Seventeen-year-old Molly Peskin-Suso knows all about unrequited love—she’s lived through it twenty-six times. She crushes hard and crushes often, but always in secret. Because no matter how many times her twin sister, Cassie, tells her to woman up, Molly can’t stomach the idea of rejection. So she’s careful. Fat girls always have to be careful.
Then a cute new girl enters Cassie’s orbit, and for the first time ever, Molly’s cynical twin is a lovesick mess. Meanwhile, Molly’s totally not dying of loneliness—except for the part where she is. Luckily, Cassie’s new girlfriend comes with a cute hipster-boy sidekick. Will is funny and flirtatious and just might be perfect crush material. Maybe more than crush material. And if Molly can win him over, she’ll get her first kiss and she’ll get her twin back.

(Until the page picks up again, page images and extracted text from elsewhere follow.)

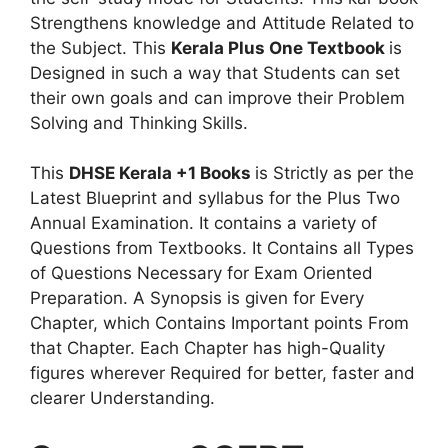
Strengthens knowledge and Attitude Related to
the Subject. This
Kerala Plus One Textbook
is
Designed in such a way that Students can set
their own goals and can improve their Problem
Solving and Thinking Skills.
This
DHSE Kerala +1 Books
is Strictly as per the
Latest Blueprint and syllabus for the Plus Two
Annual Examination. It contains a variety of
Questions from Textbooks. It Contains all Types
of Questions Necessary for Exam Oriented
Preparation. A Synopsis is given for Every
Chapter, which Contains Important points From
that Chapter. Each Chapter has high-Quality
figures wherever Required for better, faster and
clearer Understanding.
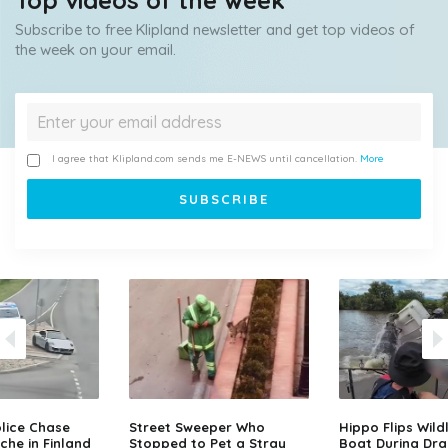
Top videos of the week
Subscribe to free Klipland newsletter and get top videos of
the week on your email.
I agree that Klipland.com sends me E-NEWS until cancellation.
More
lice Chase
Street Sweeper Who
Hippo Flips Wild
che in Finland
Stopped to Pet a Stray
Boat During Dr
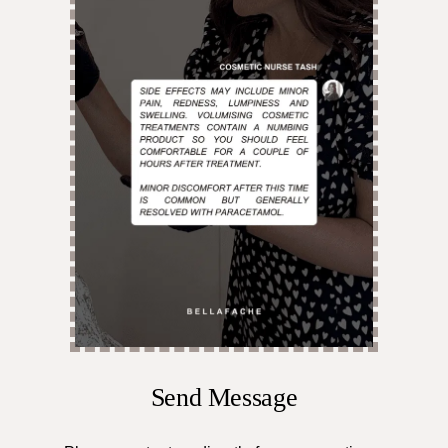
Send Message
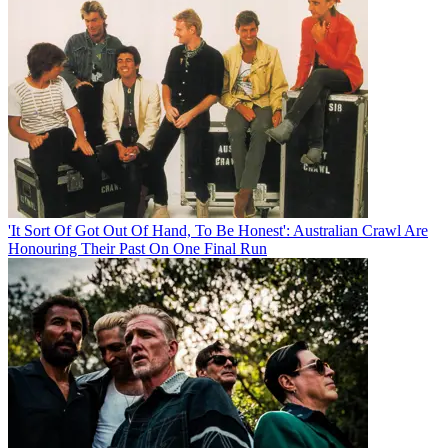
'It Sort Of Got Out Of Hand, To Be Honest': Australian Crawl Are
Honouring Their Past On One Final Run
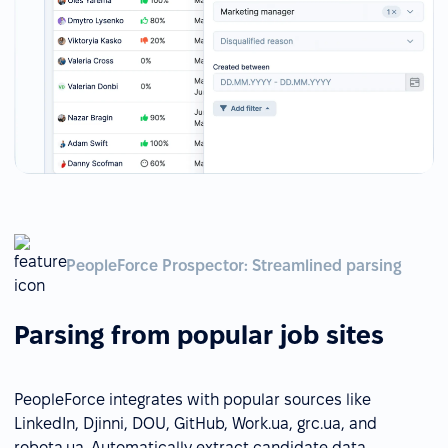
PeopleForce Prospector: Streamlined parsing
Parsing from popular job sites
PeopleForce integrates with popular sources like
LinkedIn, Djinni, DOU, GitHub, Work.ua, grc.ua, and
robota.ua. Automatically extract candidate data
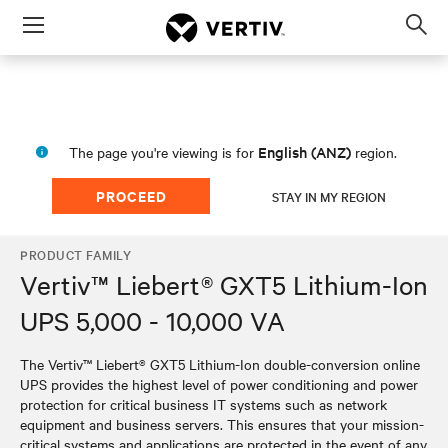
Menu
Op
sea
mod
English (ANZ)
The page you're viewing is for
region.
PROCEED
STAY IN MY REGION
PRODUCT FAMILY
Vertiv™ Liebert® GXT5 Lithium-Ion
UPS 5,000 - 10,000 VA
The Vertiv™ Liebert® GXT5 Lithium-Ion double-conversion online
UPS provides the highest level of power conditioning and power
protection for critical business IT systems such as network
equipment and business servers. This ensures that your mission-
critical systems and applications are protected in the event of any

There’s only one problem: Molly’s coworker Reid. He’s an awkward Tolkien superfan with a season pass to the Ren Faire, and there’s absolutely no way Molly could fall for him. Right?
SOURCE: egalley via Edelweiss for review, finished library copy for reference
Molly – SIGH. I know her pain all too well. I too was a larger girl with a fun outgoing sister. We weren’t quite twins (less than a year apart though) and hated each other (back then at least) but the feelings Molly had were the same. I even had the same type of grandma who would make horrible comments (though my grandma was bigger than me). This girl I know. This girl is real. This girl is the reality of so many women and teens.
Overall Thoughts –
The Upside of Unrequited is a companion novel to Simon, though very loosely and can be read be itself if you don’t want to read Simon (I don’t know who this person might be) first or at all.

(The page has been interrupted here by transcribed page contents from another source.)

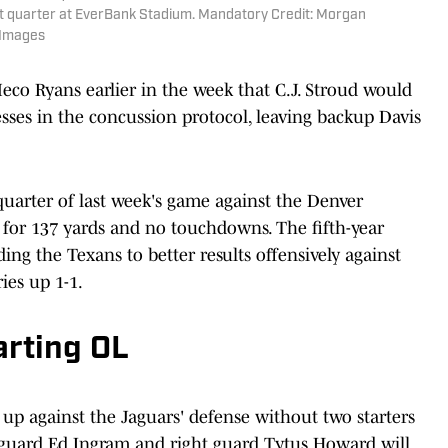
irst quarter at EverBank Stadium. Mandatory Credit: Morgan
 Images
co Ryans earlier in the week that C.J. Stroud would
esses in the concussion protocol, leaving backup Davis
 quarter of last week's game against the Denver
 for 137 yards and no touchdowns. The fifth-year
ing the Texans to better results offensively against
ies up 1-1.
rting OL
o up against the Jaguars' defense without two starters
ht guard Ed Ingram and right guard Tytus Howard will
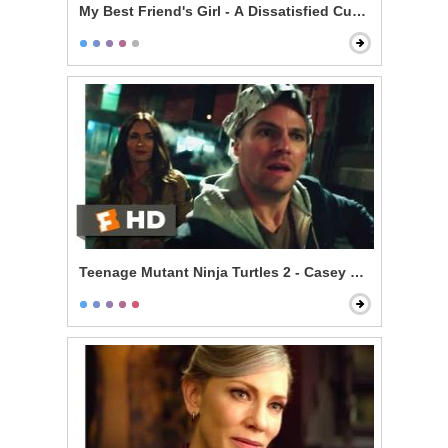
My Best Friend's Girl - A Dissatisfied Customer
Teenage Mutant Ninja Turtles 2 - Casey Meets the Turt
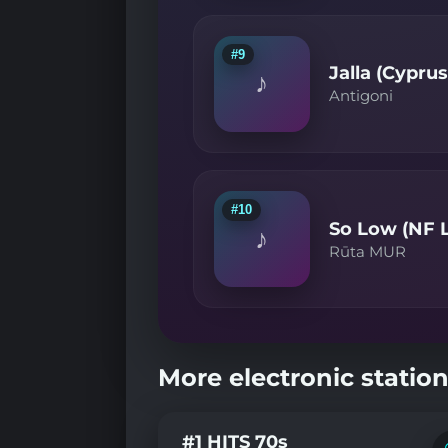
#9
Jalla (Cypru
♪
Antigoni
#10
So Low (NF L
♪
Rūta MUR
More electronic station
#1 HITS 70s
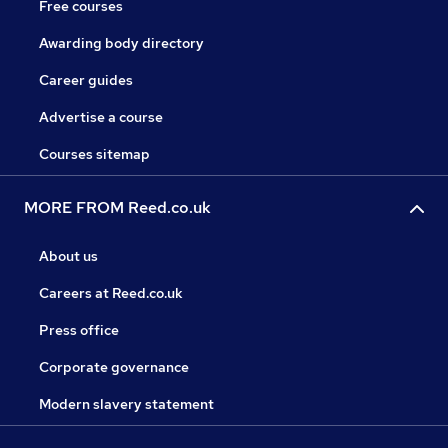
Free courses
Awarding body directory
Career guides
Advertise a course
Courses sitemap
MORE FROM Reed.co.uk
About us
Careers at Reed.co.uk
Press office
Corporate governance
Modern slavery statement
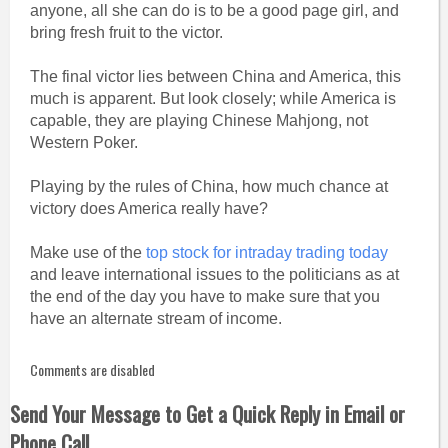
anyone, all she can do is to be a good page girl, and
bring fresh fruit to the victor.
The final victor lies between China and America, this
much is apparent. But look closely; while America is
capable, they are playing Chinese Mahjong, not
Western Poker.
Playing by the rules of China, how much chance at
victory does America really have?
Make use of the
top stock for intraday trading today
and leave international issues to the politicians as at
the end of the day you have to make sure that you
have an alternate stream of income.
Comments are disabled
Send Your Message to Get a Quick Reply in Email or
Phone Call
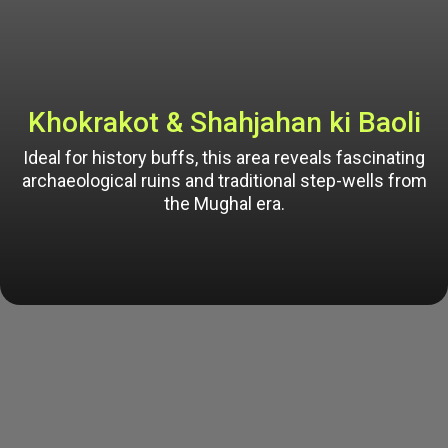
Khokrakot & Shahjahan ki Baoli
Ideal for history buffs, this area reveals fascinating
archaeological ruins and traditional step-wells from
the Mughal era.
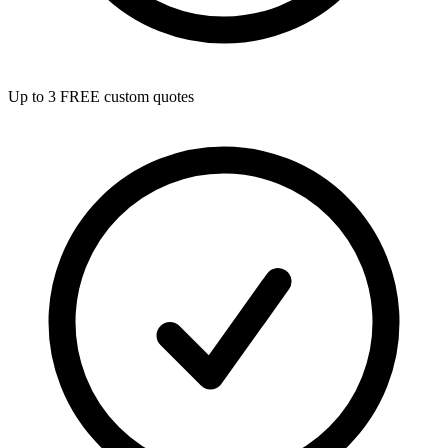
Up to 3 FREE custom quotes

Did I love Simon? YES!! But. BUT. I think I loved Unrequited just a little more. Molly was beyond relatable to the girl I was in high school and still am in so many ways. Insecurity lives in all of us, and so many people – mostly females TBH – have issues tied to their looks/weight. We are raised in a society that no matter how loved you might be at home there will always be someone somewhere judging you at your most vulnerable point that will leave scars that others can’t see.

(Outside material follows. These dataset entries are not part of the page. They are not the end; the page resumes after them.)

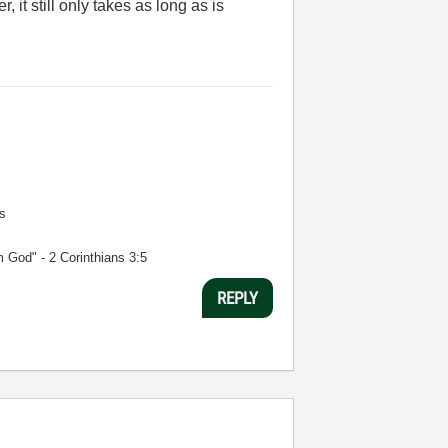
 it still only takes as long as is
s
m God" - 2 Corinthians 3:5
REPLY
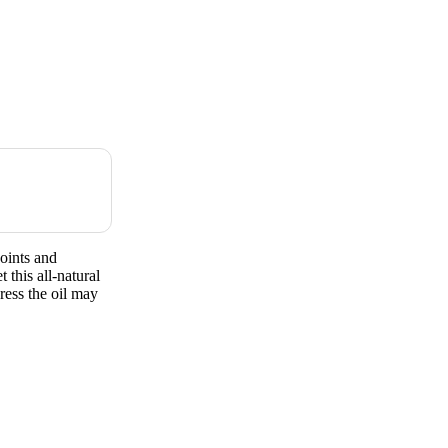
oints and
his all-natural
ress the oil may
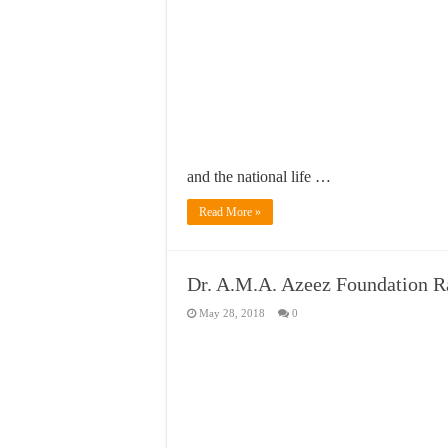
and the national life …
Read More »
Dr. A.M.A. Azeez Foundation 
May 28, 2018
0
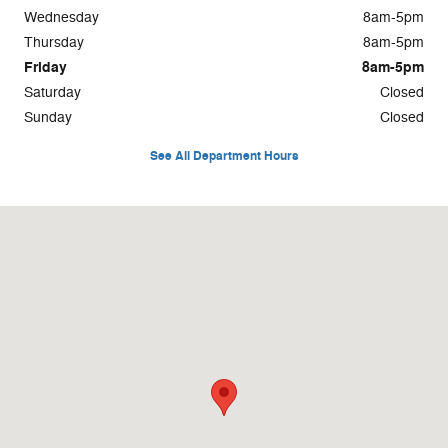
Wednesday
8am-5pm
Thursday
8am-5pm
Friday
8am-5pm
Saturday
Closed
Sunday
Closed
See All Department Hours
Visit us at: 925 E. Green Bay Ave Saukville, WI 53080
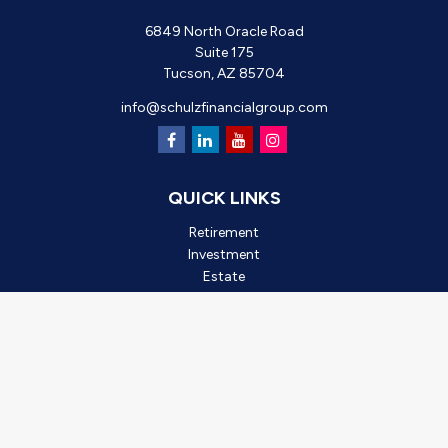
6849 North Oracle Road
Suite 175
Tucson,
AZ
85704
info@schulzfinancialgroup.com
QUICK LINKS
Retirement
Investment
Estate
Insurance
Tax
Money
Lifestyle
Latest Articles
All Videos
All Calculators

Basically, representation matters. Race, religion, orientation, body image. EVERYTHING. We all need to see ourselves in books and Ms Albertalli is someone fighting that fight for all of us. She is writing books reflecting America how it is but isn’t shown fully to everyone – diverse and beautiful. One day I hope I can meet Becky and give her a hug for not only writing a book adult me loved but teen me would have too.